Michelle Green lives in Baltimore County. She said the Thompson settlement “may have saved my sons’ lives.” She has four boys. She lived with her oldest son in public housing in Lexington Terrace and many of her family members lived in the same neighborhood.
“My sister and I often worried about our sons,” she said. “We understood how difficult it is for decent boys who are trying to do the right thing to avoid violence in the neighborhood. Unfortunately, our fears were realized in the worst way when my nephew was killed while walking home from our local convenience store. The robbers thought that he had money. He never got to finish high school; he never had a chance. I wanted to give my son a chance to live and a chance to graduate from high school, which was very rare in my neighborhood.”
Green said the voucher she received from the case gave her family a chance. She said it gave her the opportunity to move to a neighborhood that was safe.
“As soon as I got my voucher, I moved to a wonderful neighborhood in Columbia,” she said. “My boys received a warm welcome and felt really safe there. Thankfully, my two oldest sons attended middle school and high school in Columbia [MD]. They were both very active in school sports, and the coaches, the teachers and the students loved them. The day that my oldest son graduated from high school was the proudest moment of my life. He is doing well and is getting licensed to be a forklift operator.”
Green said her second son also graduated from high school and is planning to apply to colleges.

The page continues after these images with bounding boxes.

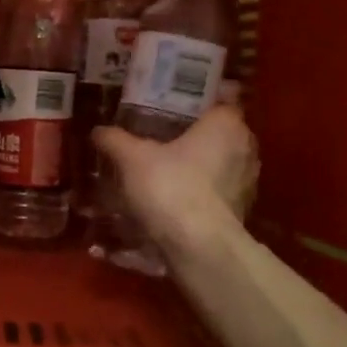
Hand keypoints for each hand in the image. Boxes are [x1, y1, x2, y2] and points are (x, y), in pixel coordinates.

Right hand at [92, 104, 257, 255]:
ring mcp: (248, 182)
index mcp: (227, 124)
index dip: (198, 102)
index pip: (221, 101)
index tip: (174, 107)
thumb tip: (98, 130)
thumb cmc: (171, 186)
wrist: (198, 245)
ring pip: (221, 164)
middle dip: (195, 136)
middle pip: (219, 134)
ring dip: (200, 166)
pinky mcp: (242, 211)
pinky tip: (176, 198)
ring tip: (167, 170)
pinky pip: (219, 192)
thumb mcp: (132, 159)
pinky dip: (202, 193)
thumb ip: (116, 140)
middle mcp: (246, 148)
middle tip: (163, 137)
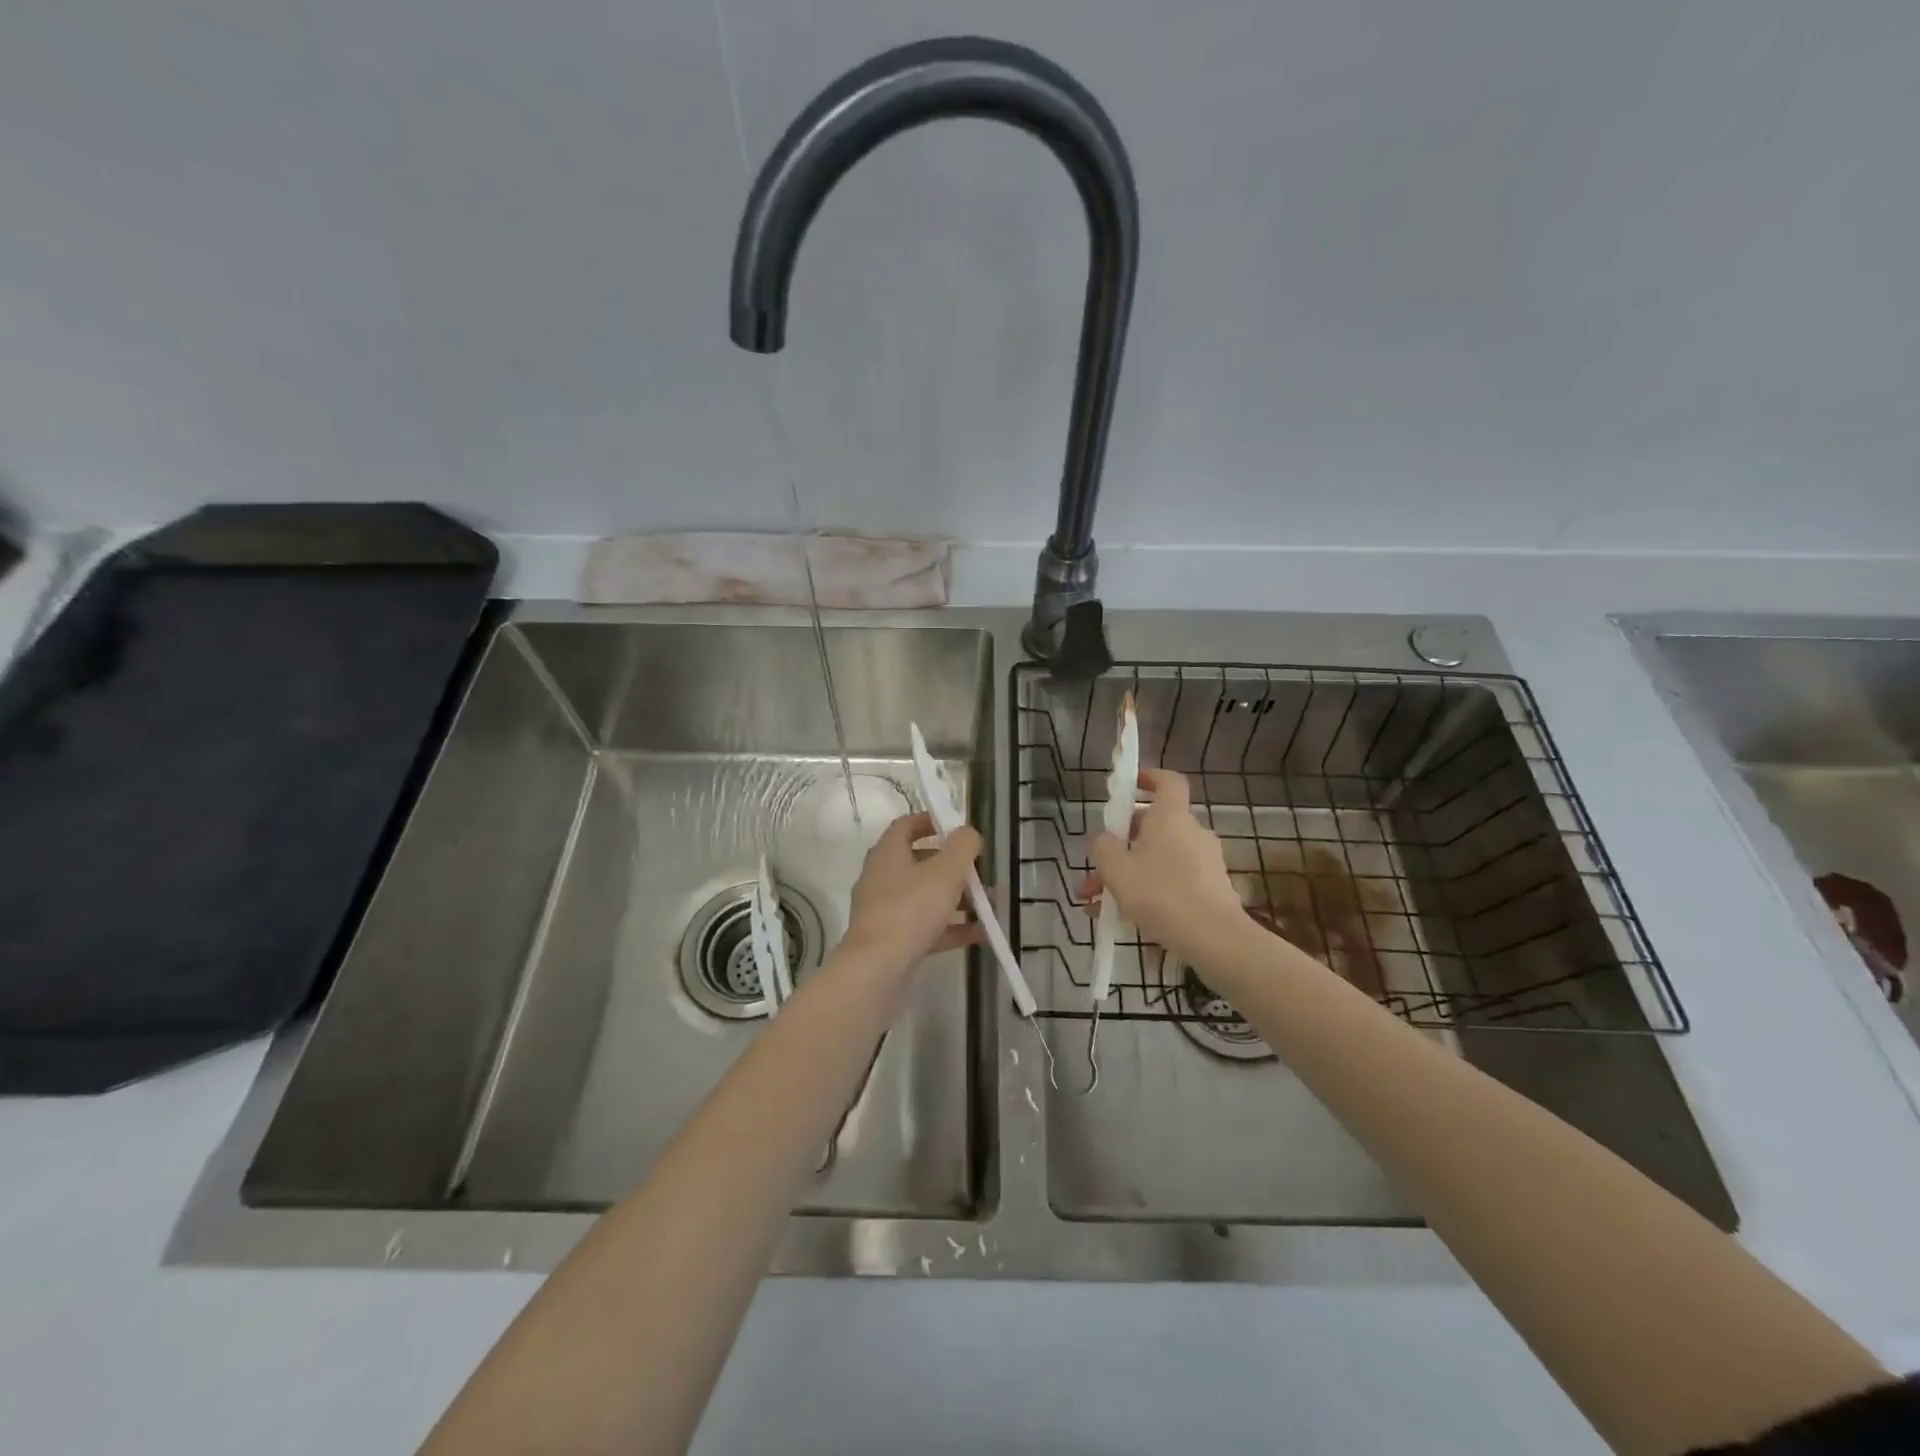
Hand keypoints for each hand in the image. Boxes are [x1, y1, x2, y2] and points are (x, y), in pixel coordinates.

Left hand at [843, 811, 984, 969]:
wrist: (876, 971)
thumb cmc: (911, 910)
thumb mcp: (946, 871)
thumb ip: (962, 846)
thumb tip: (968, 833)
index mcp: (888, 853)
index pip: (905, 826)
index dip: (930, 821)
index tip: (956, 826)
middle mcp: (882, 878)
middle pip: (919, 863)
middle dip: (953, 866)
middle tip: (981, 870)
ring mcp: (886, 912)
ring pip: (926, 897)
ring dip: (958, 898)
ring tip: (990, 904)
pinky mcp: (893, 941)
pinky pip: (927, 927)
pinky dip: (952, 928)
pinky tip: (982, 934)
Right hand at [1085, 769, 1250, 964]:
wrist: (1214, 938)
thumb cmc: (1161, 894)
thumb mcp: (1116, 870)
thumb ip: (1103, 847)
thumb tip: (1102, 838)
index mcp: (1170, 816)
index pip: (1167, 781)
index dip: (1149, 777)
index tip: (1130, 785)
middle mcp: (1191, 831)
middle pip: (1153, 826)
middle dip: (1120, 846)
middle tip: (1095, 871)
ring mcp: (1205, 860)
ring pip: (1159, 858)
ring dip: (1130, 874)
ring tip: (1102, 906)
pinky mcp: (1212, 887)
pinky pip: (1173, 879)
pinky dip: (1150, 891)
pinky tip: (1127, 920)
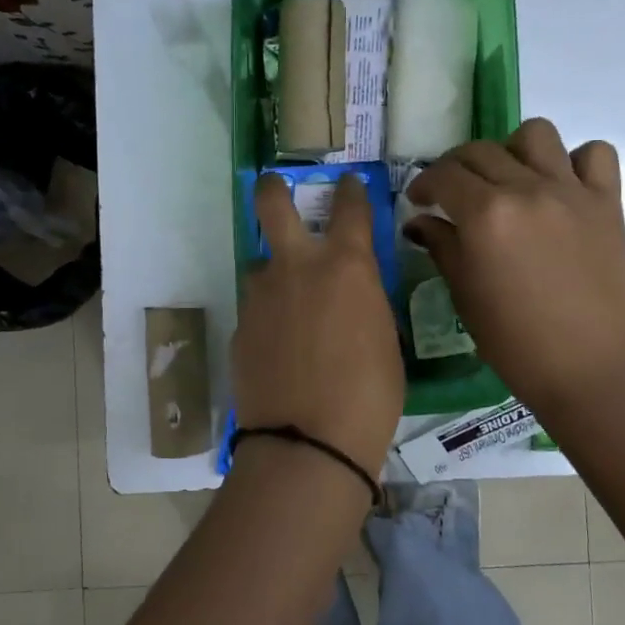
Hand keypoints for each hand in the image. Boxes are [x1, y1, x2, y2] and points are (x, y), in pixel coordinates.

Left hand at [233, 173, 404, 478]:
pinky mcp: (239, 328)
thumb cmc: (370, 394)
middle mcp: (298, 267)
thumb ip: (365, 303)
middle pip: (272, 205)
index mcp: (347, 265)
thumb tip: (353, 298)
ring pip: (261, 265)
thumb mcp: (385, 340)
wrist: (309, 443)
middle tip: (275, 187)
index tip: (348, 182)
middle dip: (273, 189)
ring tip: (289, 306)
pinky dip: (268, 317)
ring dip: (275, 274)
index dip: (350, 189)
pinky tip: (280, 347)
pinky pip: (256, 309)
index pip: (350, 206)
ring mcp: (261, 296)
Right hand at [405, 118, 624, 420]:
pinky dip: (575, 161)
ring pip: (536, 134)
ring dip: (513, 150)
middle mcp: (527, 189)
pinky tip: (562, 186)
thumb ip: (441, 246)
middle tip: (453, 192)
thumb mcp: (465, 294)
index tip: (419, 199)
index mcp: (485, 214)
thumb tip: (419, 222)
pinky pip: (594, 154)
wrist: (588, 369)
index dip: (424, 183)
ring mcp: (571, 192)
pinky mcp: (607, 203)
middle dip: (456, 166)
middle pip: (481, 150)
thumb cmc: (514, 342)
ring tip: (510, 179)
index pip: (444, 175)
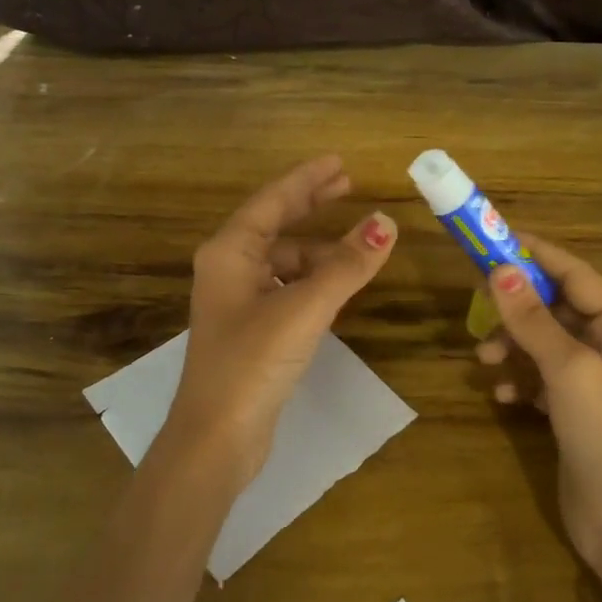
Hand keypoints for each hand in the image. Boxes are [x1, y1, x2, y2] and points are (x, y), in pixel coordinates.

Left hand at [163, 156, 395, 494]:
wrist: (216, 439)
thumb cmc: (252, 362)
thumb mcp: (304, 308)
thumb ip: (347, 265)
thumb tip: (386, 222)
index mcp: (230, 252)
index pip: (273, 200)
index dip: (307, 179)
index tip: (339, 162)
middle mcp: (229, 268)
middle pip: (275, 225)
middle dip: (311, 205)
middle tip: (348, 185)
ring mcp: (237, 301)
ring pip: (284, 261)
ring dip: (318, 252)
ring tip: (357, 251)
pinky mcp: (250, 330)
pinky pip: (286, 288)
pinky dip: (312, 281)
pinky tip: (336, 288)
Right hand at [479, 238, 601, 601]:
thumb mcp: (570, 370)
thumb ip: (533, 319)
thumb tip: (500, 270)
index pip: (573, 273)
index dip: (533, 253)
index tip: (491, 240)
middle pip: (554, 306)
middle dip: (516, 307)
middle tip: (475, 304)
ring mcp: (593, 378)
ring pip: (542, 340)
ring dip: (512, 345)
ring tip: (484, 361)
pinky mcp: (574, 407)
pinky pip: (539, 375)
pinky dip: (519, 378)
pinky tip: (504, 396)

“They have made it past the most difficult age and are productive members of society,” she said. “And they are safe. Recently, I moved from Columbia to Baltimore County to be closer to the city to care for my grandmother. But I would never move back to Lexington Terrace. My two youngest sons are doing well in our new neighborhood in Catonsville. They get good grades, participate in sports, and are both determined to go to college. The neighbors love them, and they even earn extra money by mowing the neighbors’ lawns. I don’t worry about my kids’ safety anymore. I am less stressed and am able to go to work and even went back to school. I support the Thompson settlement because I believe that it can save lives.”
Philip Tegeler is executive director of the Policy & Race Research Action Council, a civil rights policy organization based in Washington, D.C.